[Pallas:MGPU] Align TMEM allocations to 16 bytes

apaszke · Google-ML-Automation · commit a58d72cfdcd4 · 2025-07-11T01:11:35.000-07:00
This does not seem to be documented very well, but many tcgen05 instructions
seem to assume that the TMEM addresses they receive are aligned to 16-byte
boundaries.

PiperOrigin-RevId: 781488939
diff --git a/jax/_src/pallas/mosaic_gpu/core.py b/jax/_src/pallas/mosaic_gpu/core.py
@@ -57,6 +57,7 @@
 # sensitive to alignment and while this is quite conservative, it gets the job
 # done. We should make this more refined in the future.
 SMEM_ALIGNMENT = 1024
+TMEM_COL_ALIGNMENT = 4
 
 
 def is_trivial_index(idx, shape) -> bool:
@@ -307,7 +308,8 @@ def _ref_group_tmem_col_size(refs: _GPUMemoryRefTree) -> int:
   """
   ncols = 0
   for ref in jax.tree.leaves(refs):
-    ncols += ref.layout.cols_in_shape(ref.shape, dtypes.bit_width(ref.dtype))
+    ref_ncols = ref.layout.cols_in_shape(ref.shape, dtypes.bit_width(ref.dtype))
+    ncols += align_to(ref_ncols, TMEM_COL_ALIGNMENT)
   return ncols
 
 
@@ -365,6 +367,7 @@ def flatten_ref_union(ref_union: AbstractRefUnion) -> tuple[_Ref, ...]:
     for ref_group in ref_union.refs:
       col_offset = 0
       for ref in jax.tree.leaves(ref_group):
+        col_offset = align_to(col_offset, TMEM_COL_ALIGNMENT)
         if not isinstance(ref, pallas_core.TransformedRef):
           ref = pallas_core.TransformedRef(ref, transforms=())

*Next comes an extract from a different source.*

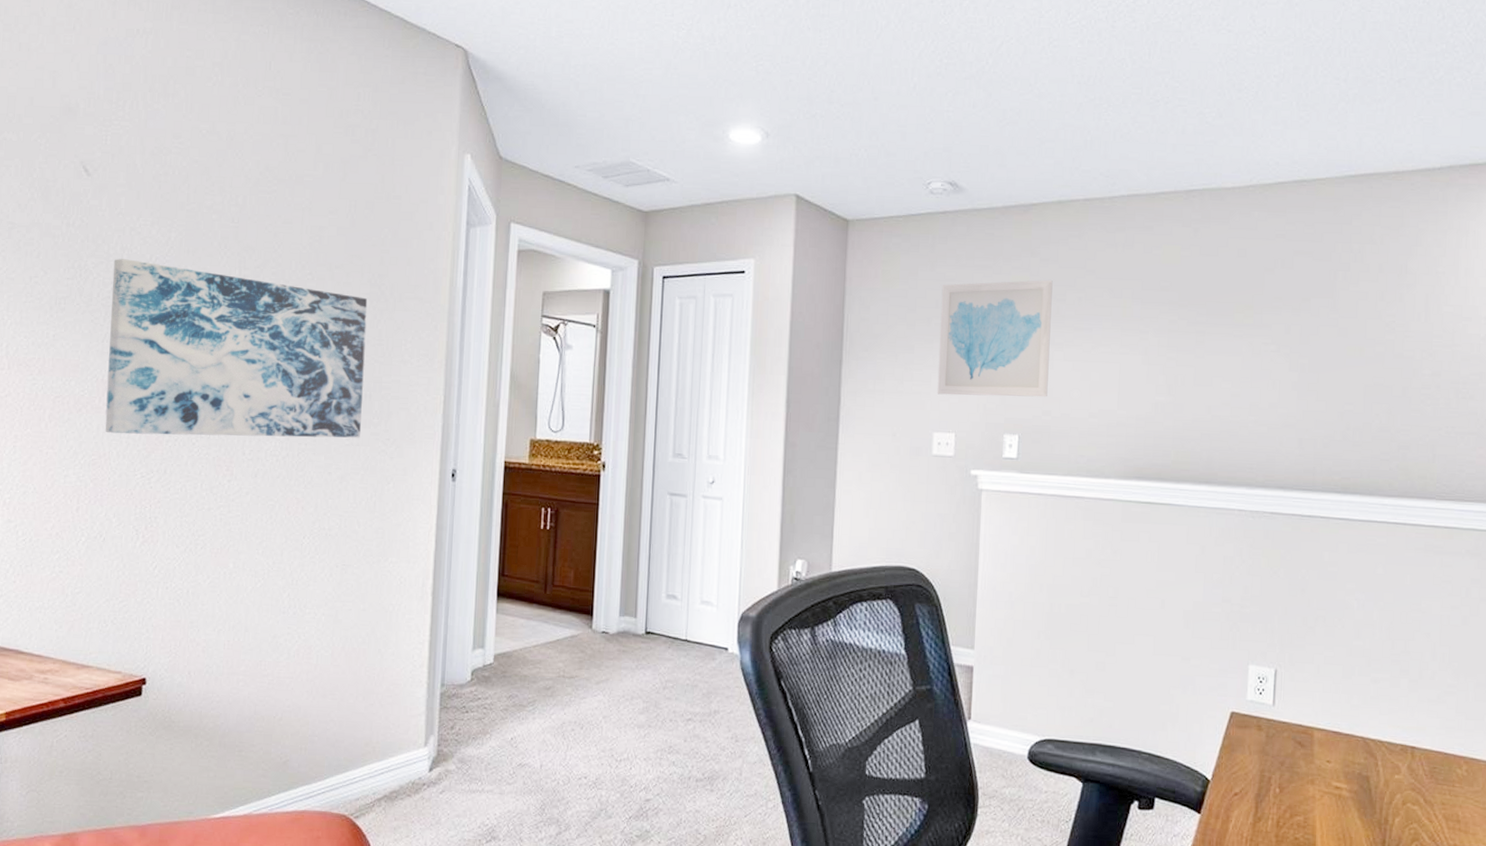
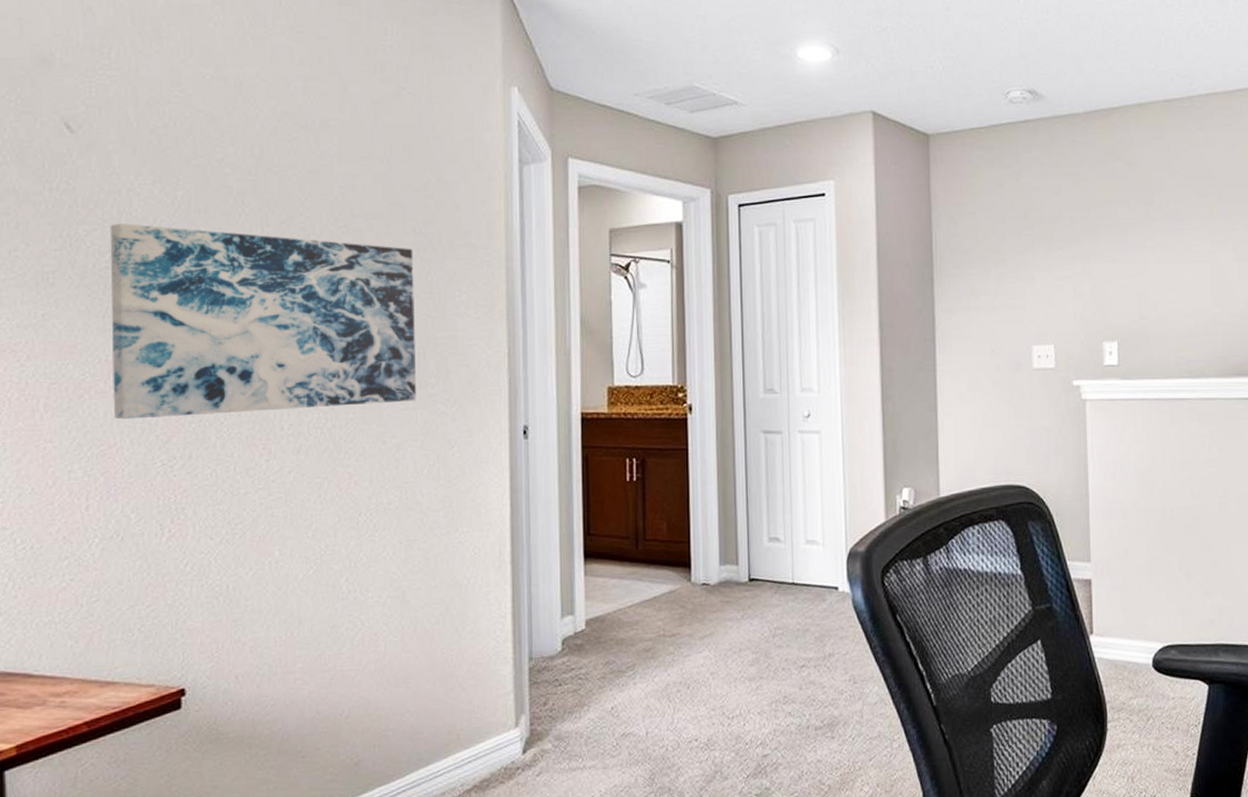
wall art: present [937,279,1053,397] -> none [1029,183,1143,307]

         ncols = ref.layout.cols_in_shape(ref.shape, dtypes.bit_width(ref.dtype))
diff --git a/jax/_src/pallas/mosaic_gpu/lowering.py b/jax/_src/pallas/mosaic_gpu/lowering.py
@@ -305,9 +305,6 @@ def _run_scoped_resource_estimator(
     if aval.memory_space == gpu_core.TMEM:
       if len(aval.shape) != 2:
         raise ValueError(f"TMEM allocations must be 2D. Got {aval.shape}")
-      if aval.shape[0] not in (64, 128):
-        raise ValueError(
-            f"TMEM shape[0] must be 64 or 128. Got {aval.shape[0]}.")
       # Estimate columns used.
       if isinstance(aval, gpu_core.AbstractRefUnion):
         assert aval.shape[0] == 128
@@ -316,8 +313,6 @@ def _run_scoped_resource_estimator(
         cols_used = aval.layout.cols_in_shape(
             aval.shape, dtypes.bit_width(aval.dtype)
         )
-      # TODO(apaszke): Remove this. We only need to align the outermost allocation.
-      cols_used = tcgen05._alloc_ncols(cols_used, exact=False)
       if aval.collective:
         rs += Resources(tmem_collective_scratch_cols=cols_used)
       else:
@@ -463,6 +458,7 @@ def alloc_tmem(
     cols_used = layout.cols_in_shape(
         struct.shape, dtypes.bit_width(struct.dtype)
     )
+    cols_used = gpu_core.align_to(cols_used, gpu_core.TMEM_COL_ALIGNMENT)
     if collective:
       self.tmem_collective_used_cols += cols_used
       yield tmem_ref
diff --git a/tests/pallas/mosaic_gpu_test.py b/tests/pallas/mosaic_gpu_test.py
@@ -2929,6 +2929,39 @@ def kernel(a_smem, b_smem, out_ref, acc_tmem, scratch_smem, barrier_ref,
     expected = x @ y
     np.testing.assert_allclose(result, expected, rtol=1e-3)
 
+  def test_matmul_alignment(self):
+    self.skip_if_wg_semantics()
+    m = k = n = 128
+    dtype = jnp.float16
+    transforms = (plgpu.TilingTransform((8, 64)), plgpu.SwizzleTransform(128))
+
+    def kernel(a_smem, b_smem, out_ref, _, acc_tmem, barrier_ref):
+      plgpu.tcgen05_mma(acc_tmem, a_smem, b_smem, barrier_ref, accumulate=False)
+      plgpu.barrier_wait(barrier_ref)
+      # We don't await the load because acc_tmem is never modified again.
+      out_ref[...] = plgpu.async_load_tmem(acc_tmem).astype(dtype)
+
+    spec = plgpu.BlockSpec(transforms=transforms, memory_space=plgpu.SMEM)
+    f = self.pallas_call(
+        kernel,
+        in_specs=(spec, spec),
+        out_specs=spec,
+        out_shape=jax.ShapeDtypeStruct((m, n), dtype),
+        # Add a one column space to test if we align the accumulator.
+        scratch_shapes=(
+            plgpu.TMEM((128, 1), jnp.float32),
+            plgpu.TMEM((m, n), jnp.float32),
+            plgpu.Barrier(orders_tensor_core=True),
+        ),
+    )
+    lhs_shape = (m, k)
+    rhs_shape = (k, n)
+    x = jax.random.uniform(jax.random.key(0), shape=lhs_shape, dtype=dtype)
+    y = jax.random.uniform(jax.random.key(1), shape=rhs_shape, dtype=dtype)
+    result = f(x, y)
+    expected = x @ y
+    np.testing.assert_allclose(result, expected, rtol=1e-3)
+
   @parameterized.parameters(
       (128, jnp.float16)
   )